Changes in version 6.0.3 (Apr 18, 2022)

    Enhancements:

    • Impoved formatting when using the Copy Selected Primers and Export Primer Data commands.
      (Requested by Di Xia)
    • Improved responsiveness of cloning dialogs when switching tabs and flipping fragments.
    • Improved responsiveness when making selections in multiple sequence alignments.
    • Improved responsiveness when performing or opening a file with an alignment to a reference sequence.

    Fixes:

    • Fixed an issue with renaming folders in collections.
      (Reported by Dinesh Babu Paudel)
    • Avoid switching from Map to Sequence view after importing sequences to align to the reference.
      (Reported by Cary Valley and Michal Poborsky)
    • Fixed an regression where features in replaced regions were erronously retained during restriction cloning if the insert was the same size.
      (Reported by Martha and James Smart)
    • Fixed an issue with decoding features from GenBank files generated by CHOPCHOP.
      (Reported by Reuben Philip)
    • Fixed aligning sequences in a multi-sequence FASTA file with a reference.
      (Reported by Fang Suo, Louise La Barbera Kastberg, Guttorm Haraldsen, and Ryan McNulty )
    • Fixed an issue with opening supported file types in Miscellaneous Files when viewing a collection.
      (Reported by Dinesh Babu Paudel)
    • Fixed a default file name and extension when saving a sequence trace.
      (Reported by Dinesh Babu Paude)
    • Addressed an issue where Sharepoint index conflict files resulted in new file notifications when working with collections.

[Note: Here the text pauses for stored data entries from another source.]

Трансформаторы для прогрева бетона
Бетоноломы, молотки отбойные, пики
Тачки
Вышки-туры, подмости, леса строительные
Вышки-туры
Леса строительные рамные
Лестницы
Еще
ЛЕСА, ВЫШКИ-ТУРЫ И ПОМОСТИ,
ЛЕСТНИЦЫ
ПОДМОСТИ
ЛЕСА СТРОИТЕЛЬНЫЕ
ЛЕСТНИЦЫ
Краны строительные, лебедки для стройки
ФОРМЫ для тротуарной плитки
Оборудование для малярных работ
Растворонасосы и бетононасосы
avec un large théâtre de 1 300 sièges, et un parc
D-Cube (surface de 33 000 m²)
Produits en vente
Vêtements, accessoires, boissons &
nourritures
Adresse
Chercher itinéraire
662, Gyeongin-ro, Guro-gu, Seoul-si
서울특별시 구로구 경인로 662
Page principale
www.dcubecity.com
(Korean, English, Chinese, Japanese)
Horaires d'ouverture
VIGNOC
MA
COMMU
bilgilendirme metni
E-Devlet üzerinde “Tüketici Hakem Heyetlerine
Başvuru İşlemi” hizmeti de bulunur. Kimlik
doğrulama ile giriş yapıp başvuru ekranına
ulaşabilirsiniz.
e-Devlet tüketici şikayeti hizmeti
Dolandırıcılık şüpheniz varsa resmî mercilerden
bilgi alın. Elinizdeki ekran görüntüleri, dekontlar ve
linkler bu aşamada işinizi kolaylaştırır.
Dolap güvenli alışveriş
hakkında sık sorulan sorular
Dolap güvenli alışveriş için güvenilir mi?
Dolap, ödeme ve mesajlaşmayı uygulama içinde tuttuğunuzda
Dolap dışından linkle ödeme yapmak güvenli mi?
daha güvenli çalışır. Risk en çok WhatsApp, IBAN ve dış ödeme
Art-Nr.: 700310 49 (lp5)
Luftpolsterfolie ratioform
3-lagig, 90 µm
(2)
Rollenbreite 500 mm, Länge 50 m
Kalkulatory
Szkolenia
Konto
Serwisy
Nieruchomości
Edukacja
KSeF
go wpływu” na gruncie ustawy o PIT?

      (Reported by Andras Solt)
    • Improved stability when detecting common features.
    • Fixed an issue where the selection bar was blank after making a feature in a multiple sequence alignment.
    • Fixed a crash when attempting to create a custom feature type in SnapGene Viewer.

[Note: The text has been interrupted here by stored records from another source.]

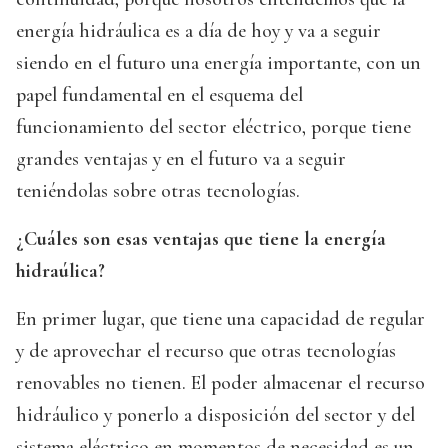
energía hidráulica es a día de hoy y va a seguir
siendo en el futuro una energía importante, con un
papel fundamental en el esquema del
funcionamiento del sector eléctrico, porque tiene
grandes ventajas y en el futuro va a seguir
teniéndolas sobre otras tecnologías.
¿Cuáles son esas ventajas que tiene la energía
hidraúlica?
En primer lugar, que tiene una capacidad de regular
y de aprovechar el recurso que otras tecnologías
renovables no tienen. El poder almacenar el recurso
hidráulico y ponerlo a disposición del sector y del
sistema eléctrico en momentos de necesidad es un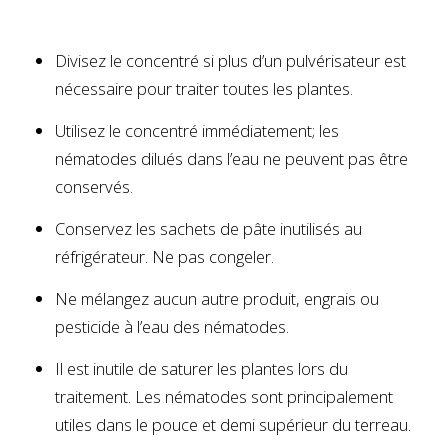
Divisez le concentré si plus d’un pulvérisateur est
nécessaire pour traiter toutes les plantes.
Utilisez le concentré immédiatement; les
nématodes dilués dans l’eau ne peuvent pas être
conservés.
Conservez les sachets de pâte inutilisés au
réfrigérateur. Ne pas congeler.
Ne mélangez aucun autre produit, engrais ou
pesticide à l’eau des nématodes.
Il est inutile de saturer les plantes lors du
traitement. Les nématodes sont principalement
utiles dans le pouce et demi supérieur du terreau.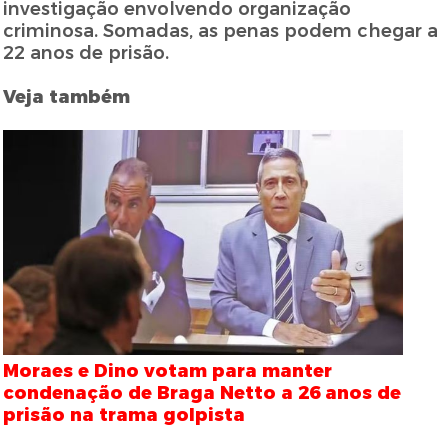
investigação envolvendo organização
criminosa. Somadas, as penas podem chegar a
22 anos de prisão.
Veja também
Moraes e Dino votam para manter
condenação de Braga Netto a 26 anos de
prisão na trama golpista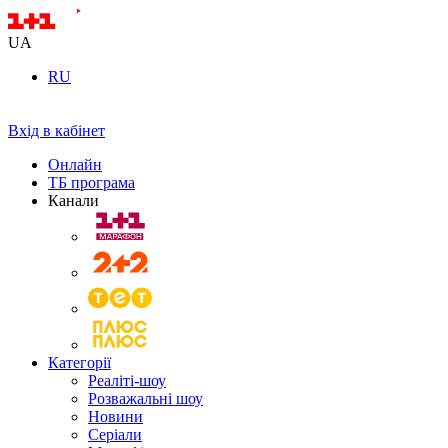
UA
RU
Вхід в кабінет
Онлайн
ТБ програма
Канали
Категорії
Реаліті-шоу
Розважальні шоу
Новини
Серіали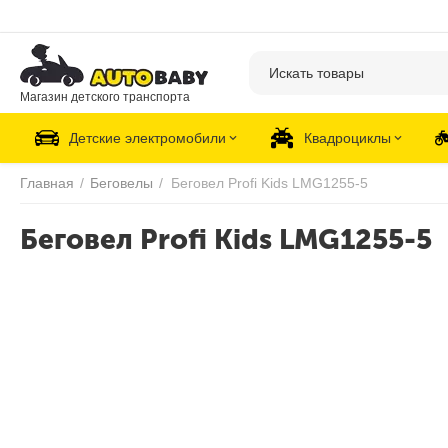
Магазин детского транспорта
Детские электромобили
Квадроциклы
Главная
/
Беговелы
/
Беговел Profi Kids LMG1255-5
Беговел Profi Kids LMG1255-5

    • Fixed an issue that prevented loading non-installed custom feature types that are embedded within a file.
    • Improved stability with multiple sequence alignments.

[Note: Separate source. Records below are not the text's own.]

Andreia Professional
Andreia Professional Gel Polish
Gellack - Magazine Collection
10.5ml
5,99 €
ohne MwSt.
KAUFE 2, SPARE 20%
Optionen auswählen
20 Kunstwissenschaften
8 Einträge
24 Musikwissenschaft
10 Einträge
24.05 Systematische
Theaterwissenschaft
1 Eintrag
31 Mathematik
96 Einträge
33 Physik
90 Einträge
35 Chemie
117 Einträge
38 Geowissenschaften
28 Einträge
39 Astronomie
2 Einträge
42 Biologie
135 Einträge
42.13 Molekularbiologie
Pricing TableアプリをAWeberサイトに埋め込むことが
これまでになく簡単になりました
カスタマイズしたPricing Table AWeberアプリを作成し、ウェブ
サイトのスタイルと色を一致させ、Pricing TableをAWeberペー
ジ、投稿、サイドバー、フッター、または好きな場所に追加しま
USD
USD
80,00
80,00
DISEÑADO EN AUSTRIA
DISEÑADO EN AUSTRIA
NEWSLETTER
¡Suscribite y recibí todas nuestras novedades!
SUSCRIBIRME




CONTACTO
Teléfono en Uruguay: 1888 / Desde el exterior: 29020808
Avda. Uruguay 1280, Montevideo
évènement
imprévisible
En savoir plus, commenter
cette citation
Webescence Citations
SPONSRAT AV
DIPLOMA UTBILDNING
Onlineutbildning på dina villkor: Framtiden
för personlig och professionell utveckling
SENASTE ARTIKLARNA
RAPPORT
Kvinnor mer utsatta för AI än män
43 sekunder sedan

    • Fixed a memory leak when creating, editing, or duplicating features.
    • Corrected an issue with history colors after performing PCR using primers that extend beyond the end of a linear template.
    • Fixed an issue with making RNA sequences from selections in large genomic sequences.
    • Fixed an issue where unnecessary menus were sometimes shown on the launch dialog.
    • Fixed various issues where characters right of a period in a agarose gel sequence name was not shown in the fragment list or source control
    • Removed unecessary message indicating upgrading to SnapGene is required to perform an alignemnt if one or more aligned sequences and an associated alignment to the reference sequence is already computed.
    • Improved overall stability
    • Addressed various memory leaks.